Pretty much every developed country has some framework for collecting electronic data pursuant to legal process: https://tmt.bakermckenzie.com/-/media/minisites/tmt/files/20.... Country after country has decided that the government should have access to that information to perform legitimate government law enforcement functions. (The process can be abused, sure, but the functionality must be present to permit entirely proper and lawful requests for data.) And that is deeply rooted in precedent and practice. If you were a maritime shipper in the 1700s, you’d have to respond to law enforcement requests for information about the goods you transported on behalf of suspects. What’s not proper is when a foreign country that performs no law enforcement function in a jurisdiction tries to “siphon data.” Trying to draw an equivalence between the two is entirely fallacious.

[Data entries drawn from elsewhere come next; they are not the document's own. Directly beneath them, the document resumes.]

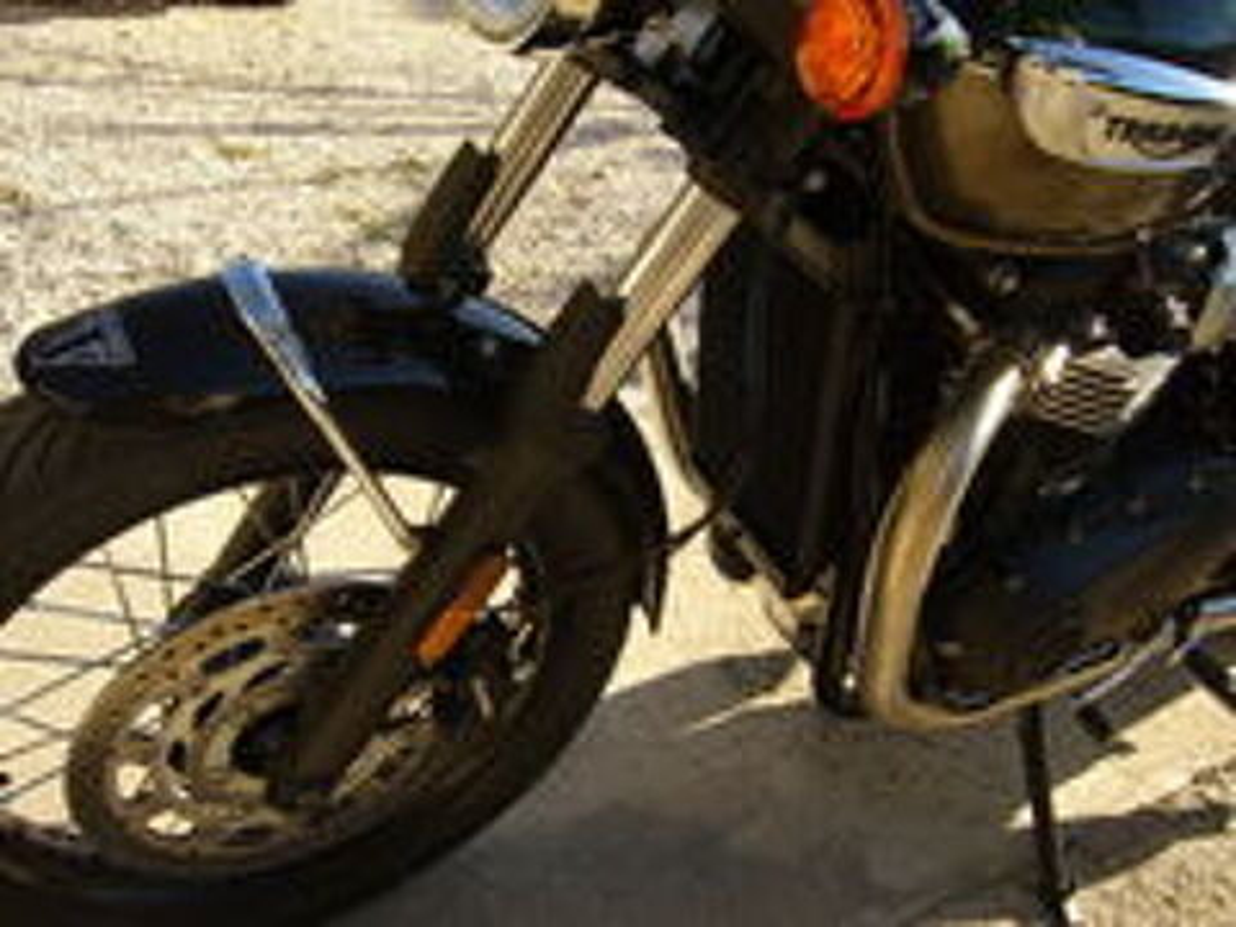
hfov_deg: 52.6
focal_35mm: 35
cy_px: 464
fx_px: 1250
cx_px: 618
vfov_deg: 40.7
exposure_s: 1/125
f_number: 5.6
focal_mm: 5.8
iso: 80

> If you were a maritime shipper in the 1700s, you’d have to respond to law enforcement requests for information about the goods you transported on behalf of suspects

Tell me if I am mistaken, but in these specific case it looks more to me like forbidding customers and companies from using foreign made secure vaults because the government can't force them to secretly provide a master key.

Then sure, the argument is also valid that these vault makers could be providing a master key to their respective governments, but that would be a different argument and different enforcement.


This is fine as long as they get a warrant. As long as that's not the case then such searches should be considered unconstitutional.


What most people forget is that in a war the other party shoots back. It may take some time but it will happen and sometimes when you do not expect it. I think that Trump's move with banning Huawei is bad for the US in the mid and long run.


>What most people forget is that in a war the other party shoots back

Yes, and these actions are the US finally shooting back after enduring years of industrial espionage, forced technology transfers, and market access restrictions.


Would any down voters care to expand?

The assertion that there's going to be consequences seems... inevitable? To me at least.


sometimes whoever shots first wins


I’m not betting on US, pun intended.


Anything to substantiate that? Or do you mean "not betting" in the sense that you have no insight into either side being an obvious winner?


The competency of the current U.S. administration is my substantiation.


This might provide some context as to why: https://www.youtube.com/watch?v=4JrF2X4Db84

After 9-11, the FBI's mandate was expanded from investigating terrorist attacks to include preventing them from occurring.